***** Texte fourni *****

DSP/QAM/qam.c

#include <math.h>
#include <stdint.h>
#include <stdio.h>
#include <stdlib.h>
#include <complex.h>
#include <string.h>

#define A 1 

struct qam_system_s {
    int M; // Nombre de symboles M-QAM
    int k; // Nombre de bits/symboles
    double Fs; // Fréquence d'échantillionage
    double Ts; // Temps d'échantillionage
    int N; // Nombre d'échantillions
    double Fc; // Fréquence de la porteuse
    double complex** constellation; // Tableau de symboles I + j Q
};
typedef struct qam_system_s qam_system;

// Initialisation de la constellation (double tableau de taille sqrt(M)), 
// ToDo : changer à un tableau à 1 dimension pour éviter de calculer sqrt(M)
void init_constellation (qam_system* qam) {
    int sm = (int)sqrt(qam->M);
    qam->constellation = (double complex**)malloc(sizeof(double complex*) * sm);
    
    for (int i = 0; i < sm; i++) {
       qam->constellation[i] = (double complex*)malloc(sizeof(double complex) * sm);
    }

    double norm_factor = sqrt((double)(qam->M - 1) / 3.0); // Pour puissance unitaire

    for (int i = 0; i < sm; i++) {
        double complex ip = -(sm - 1) + 2 * i;
        for (int j = 0; j < sm; j++) {
            double complex qp = -(sm - 1) + 2 * j;
            qam->constellation[i][j] = (ip + I * qp); 
        }
    }
}

// Calcul du bruit gaussien pour un sigma donné
// Formule de Box-Muller
double gaussian_noise (double sigma) {
    double u1 = (rand() + 1) / ((double)RAND_MAX + 2);
    double u2 = (rand() + 1) / ((double)RAND_MAX + 2);
    return sigma * sqrt(-2 * log(u1)) * cos(2 * M_PI * u2);
}

// Ajout du bruit
void add_noise (double complex* s, int len, double sigma) {
    for (int i = 0; i < len; i++) {
        double nr = gaussian_noise(sigma);
        double ni = gaussian_noise(sigma);
        s[i] += nr + I * ni;
    }
}

// Changer le tableau de bits en boolen ou alors la represenation binaire et shifter pour extraire les bits (pas bien si M plus grand)

*****

**Consigne:** Énumérez tous les fichiers d'en-tête que le code QAM ci-dessus inclut par une directive #include.

***** Données enregistrées *****

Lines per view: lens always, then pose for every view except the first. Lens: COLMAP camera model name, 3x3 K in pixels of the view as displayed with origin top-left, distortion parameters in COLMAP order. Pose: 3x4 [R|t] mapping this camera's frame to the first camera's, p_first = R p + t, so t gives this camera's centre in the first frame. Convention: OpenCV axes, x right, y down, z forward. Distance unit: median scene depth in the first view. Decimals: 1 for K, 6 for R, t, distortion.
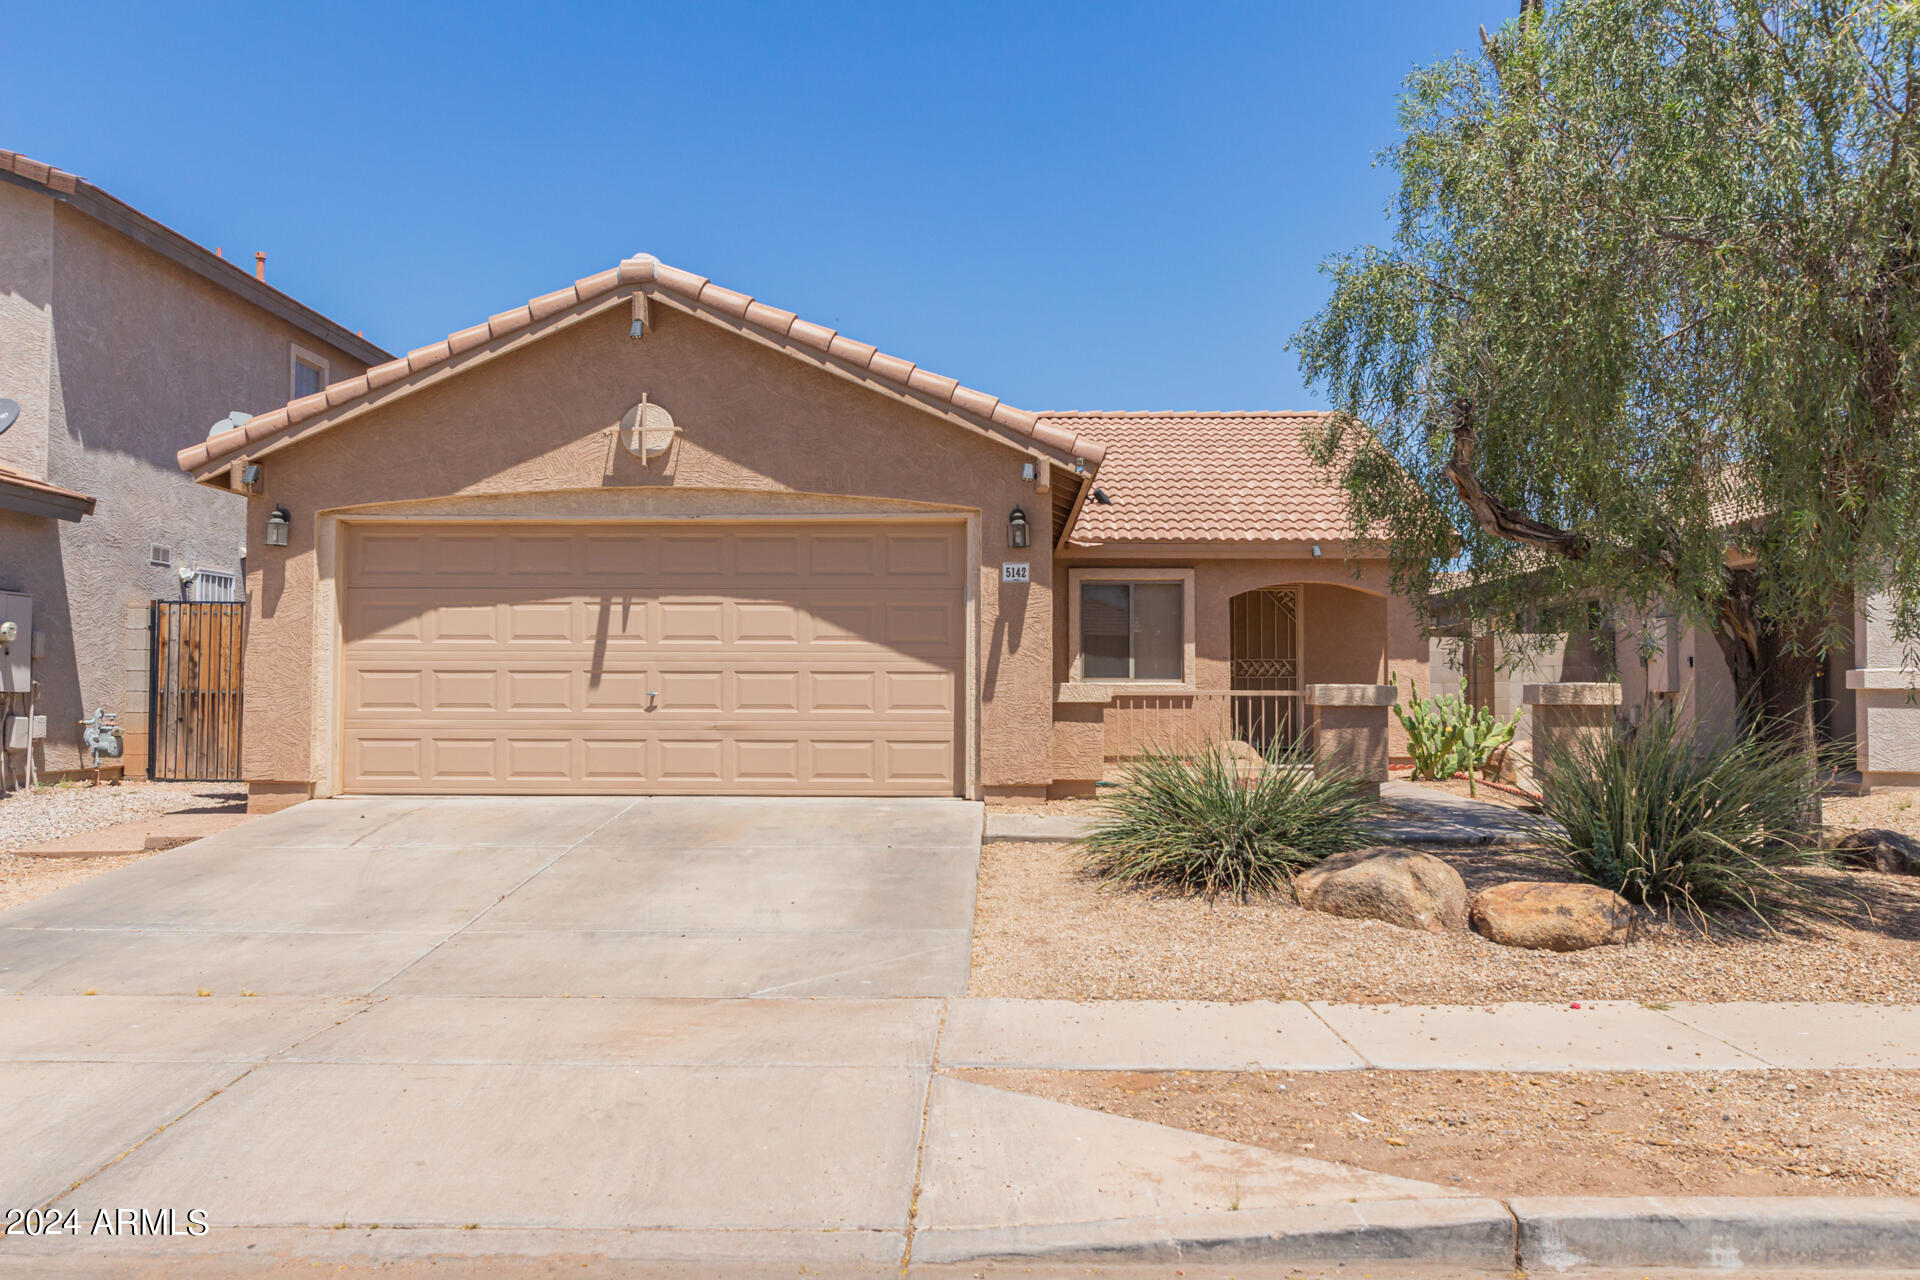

*****

**Réponse:** math.h, stdint.h, stdio.h, stdlib.h, complex.h, string.h